TASK DETAILS :: Find every line in the records below that contains the word "series", and copy each of those lines.

Start of RECORD EXTRACTS

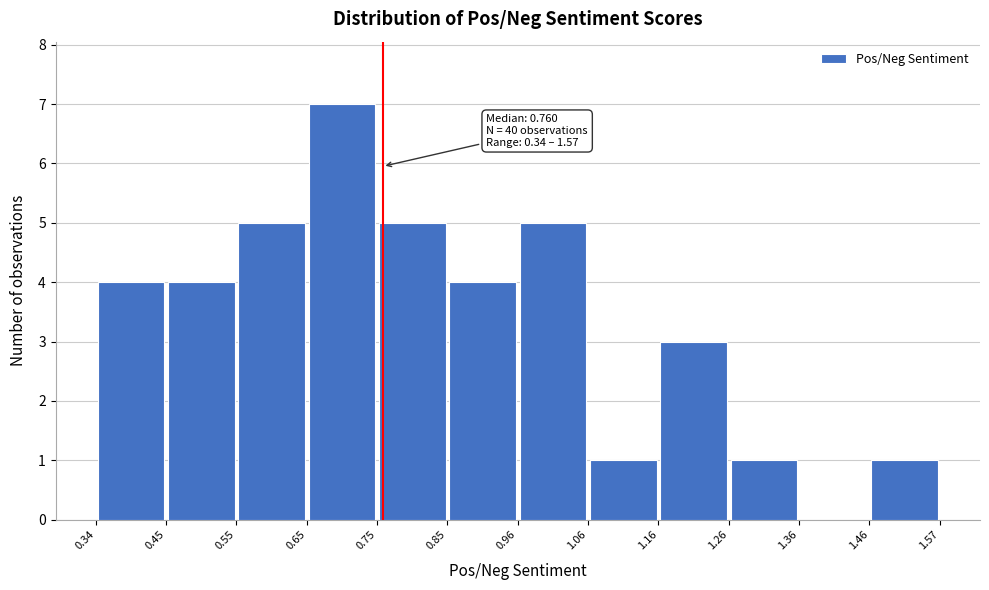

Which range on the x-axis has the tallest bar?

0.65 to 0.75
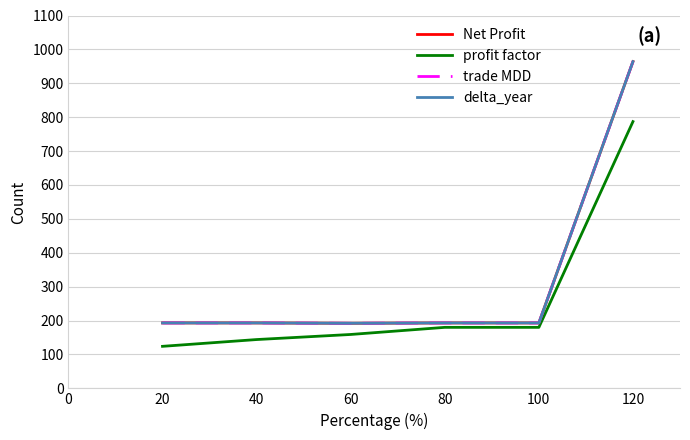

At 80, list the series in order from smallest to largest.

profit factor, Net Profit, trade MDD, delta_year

End of RECORD EXTRACTS
Start of RECORD EXTRACTS

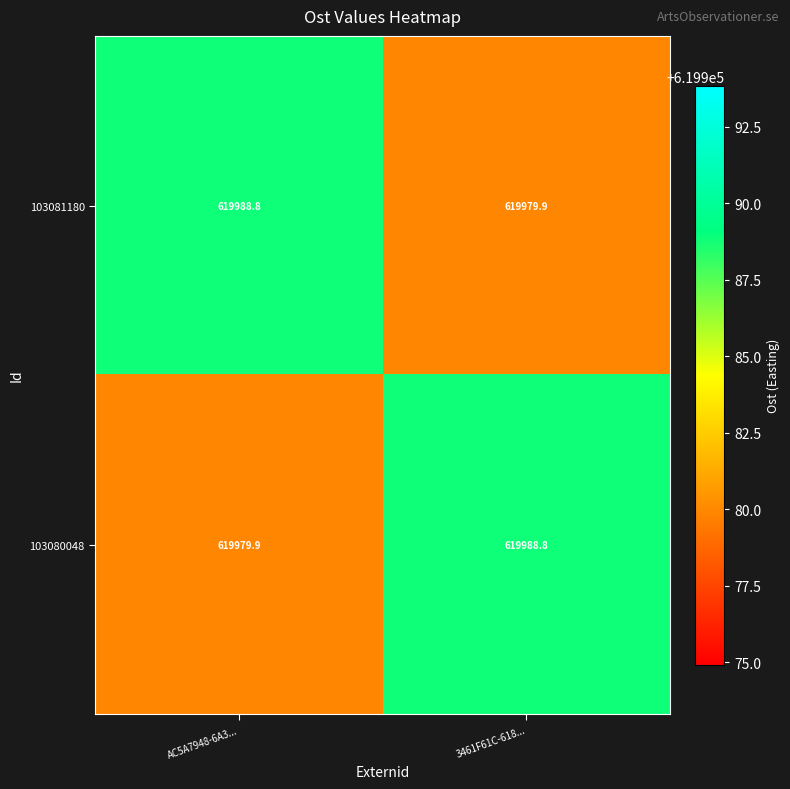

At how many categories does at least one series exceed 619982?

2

End of RECORD EXTRACTS
Start of RECORD EXTRACTS

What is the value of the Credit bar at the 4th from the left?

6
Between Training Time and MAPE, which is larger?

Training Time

End of RECORD EXTRACTS

OUTPUT FOR THIS TASK ::
At 80, list the series in order from smallest to largest.
At how many categories does at least one series exceed 619982?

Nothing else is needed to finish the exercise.